-------- PAGE TEXT --------

The Lakota considered the areas around the Badlands and the Black Hills to be sacred ground, and objected to settlement and mining in the area during westward expansion in the 1800s. Tensions between the Lakota and the US Government led to bloody skirmishes, broken treaties, and ultimately to the Lakota’s forced removal to reservations and a loss of their hunting grounds.
History runs even deeper in Badlands National Park. Pre-historic camels, three-toed horses, rhinoceroses, and many other mammals roamed this area thousands of years ago. In the 1840’s, rich fossil beds with many late Eocene and Oligocene mammal fossils were discovered.
In the Pierre Shale and Fox Hills Formations, Cretaceous era fossils dating back 70 million years have also been found. To this day, the Badlands and Black Hills of South Dakota are popular fossil hunting destinations.
While average winter temperatures in the Badlands hover around freezing, summer is great time to visit this wonderfully diverse and spectacularly scenic area. Few areas of the globe offer such a rich dive into deep history where the narrative of geologic change can be so clearly read in the rock. Badlands National Park offers a glimpse into how dramatic climate change and human-disturbance can alter a system. A lesson we all need a reminder of as we grapple with how to manage and prepare for the present and future impacts of human-catalyzed global climate change.

-------- INFORMATION SHOWN --------

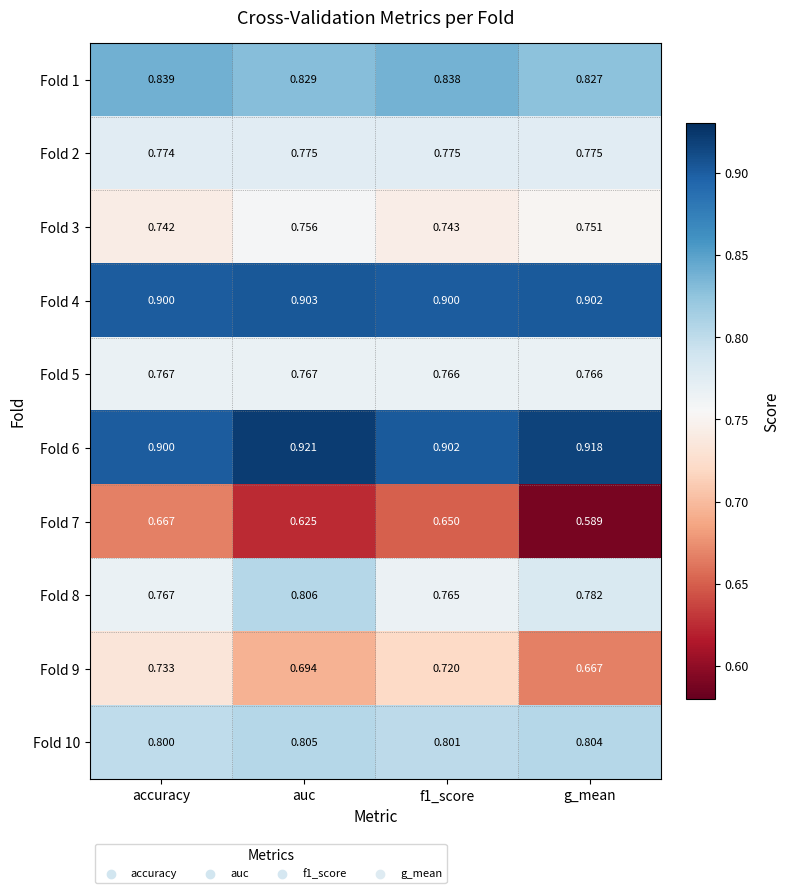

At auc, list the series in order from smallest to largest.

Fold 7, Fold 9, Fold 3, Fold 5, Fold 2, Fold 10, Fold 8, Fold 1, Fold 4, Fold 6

--------
-------- INFORMATION SHOWN --------

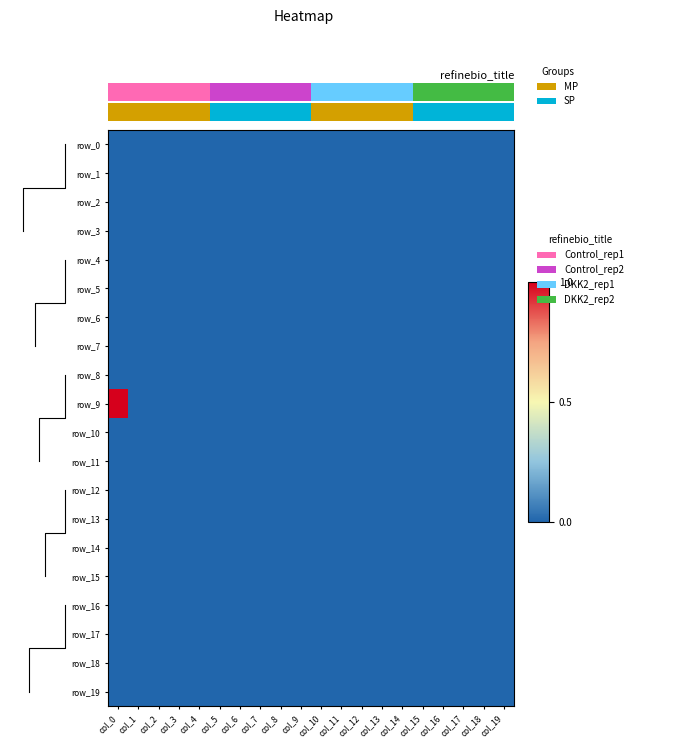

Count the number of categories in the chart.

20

--------

Reproduce the Badlands passage above word for word, starting with "In the Pierre" and going on through "global climate change.".

*TASK RESPONSE:*
In the Pierre Shale and Fox Hills Formations, Cretaceous era fossils dating back 70 million years have also been found. To this day, the Badlands and Black Hills of South Dakota are popular fossil hunting destinations.
While average winter temperatures in the Badlands hover around freezing, summer is great time to visit this wonderfully diverse and spectacularly scenic area. Few areas of the globe offer such a rich dive into deep history where the narrative of geologic change can be so clearly read in the rock. Badlands National Park offers a glimpse into how dramatic climate change and human-disturbance can alter a system. A lesson we all need a reminder of as we grapple with how to manage and prepare for the present and future impacts of human-catalyzed global climate change.